Here's a proposed design for modifying stap to optionally build and use a uprobes module whose source resides in runtime/uprobes. Currently, runtime/uprobes contains code that is included directly into the stap-generated module. This suffers from problems, as reported in this bugzilla. It will be modified to be built as a kernel module that staprun can insert, as needed, before inserting the stap-generated module. If stap emits calls to the uprobes API, it will also attempt to build uprobes as a module, using the source and (new) Makefile in runtime/uprobes. Stap will also pass the -u ("uprobes") flag to staprun. To account for the possibility of uprobes being part of the kernel build (either as a module or as a built-in component), stap will generate code that looks something like: #if defined(CONFIG_UPROBES) || defined(CONFIG_UPROBES_MODULE) #include <linux/uprobes.h> #else #include "uprobes/uprobes.h" #endif When passed the -u flag, staprun will check to see whether (say) unregister_uprobe already shows up in /proc/kallsyms. If it doesn't, staprun will try the following before loading the SystemTap-generated module: 1. modprobe uprobes 2. Load uprobes.ko from runtime/uprobes. Seems like we have to do #1 first because of the way the above #includes work. If the user wants to use the stap-runtime version of uprobes.ko instead of the version in /lib/modules, then I guess he/she should copy the stap-runtime version into /lib/modules. Questions: - Should we avoid the make if (say) unregister_uprobe already shows up in /proc/kallsyms? What would be the implications for a "stap now, staprun later" scenario? - Should we avoid using /lib/modules/.../uprobes.ko, and instead use only the stap runtime version? If so, we'd take the "defined(CONFIG_UPROBES_MODULE)" clause out of the above code; and we'd skip the modprobe.

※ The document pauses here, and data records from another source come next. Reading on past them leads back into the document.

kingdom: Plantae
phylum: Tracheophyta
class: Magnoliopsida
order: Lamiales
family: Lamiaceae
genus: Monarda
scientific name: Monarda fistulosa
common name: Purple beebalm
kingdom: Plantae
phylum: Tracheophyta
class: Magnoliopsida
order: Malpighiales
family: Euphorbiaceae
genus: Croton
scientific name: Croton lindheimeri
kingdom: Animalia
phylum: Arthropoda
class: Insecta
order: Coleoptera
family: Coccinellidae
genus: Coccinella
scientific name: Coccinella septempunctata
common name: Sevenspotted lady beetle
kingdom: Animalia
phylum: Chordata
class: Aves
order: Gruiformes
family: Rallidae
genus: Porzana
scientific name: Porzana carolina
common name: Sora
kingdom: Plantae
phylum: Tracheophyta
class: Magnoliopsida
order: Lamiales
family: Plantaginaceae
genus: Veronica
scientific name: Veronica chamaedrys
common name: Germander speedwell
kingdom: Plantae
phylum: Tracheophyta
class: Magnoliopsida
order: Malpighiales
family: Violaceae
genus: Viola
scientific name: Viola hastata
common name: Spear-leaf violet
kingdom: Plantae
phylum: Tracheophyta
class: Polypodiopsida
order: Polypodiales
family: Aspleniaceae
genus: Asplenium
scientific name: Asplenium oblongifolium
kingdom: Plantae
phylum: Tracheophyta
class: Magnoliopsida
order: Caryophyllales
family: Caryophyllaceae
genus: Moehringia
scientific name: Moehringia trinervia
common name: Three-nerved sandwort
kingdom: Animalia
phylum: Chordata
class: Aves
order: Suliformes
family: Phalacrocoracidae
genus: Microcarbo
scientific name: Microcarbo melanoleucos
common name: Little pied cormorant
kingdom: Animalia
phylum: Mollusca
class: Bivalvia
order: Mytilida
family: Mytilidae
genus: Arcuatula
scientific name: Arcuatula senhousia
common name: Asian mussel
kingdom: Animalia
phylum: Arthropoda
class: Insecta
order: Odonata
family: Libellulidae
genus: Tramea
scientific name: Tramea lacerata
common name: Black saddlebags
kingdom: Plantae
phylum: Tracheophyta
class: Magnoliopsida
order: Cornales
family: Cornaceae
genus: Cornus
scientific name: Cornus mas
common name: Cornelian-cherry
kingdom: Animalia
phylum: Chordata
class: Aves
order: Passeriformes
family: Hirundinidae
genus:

Created attachment 2035 [details] Here's a patch that implements the fix described in comment #4. I'd appreciate it if stap/staprun maintainers could take a look at this before I check it in. It's been tested both on a kernel that include uprobes and on one that doesn't. (Your kernel still needs utrace and the usual exports -- access_process_vm needs to be added to RHEL5.1's exports, and __put_task_struct needs to be added for kernel.org kernels.)
Checked in the changes from Comment #5 today.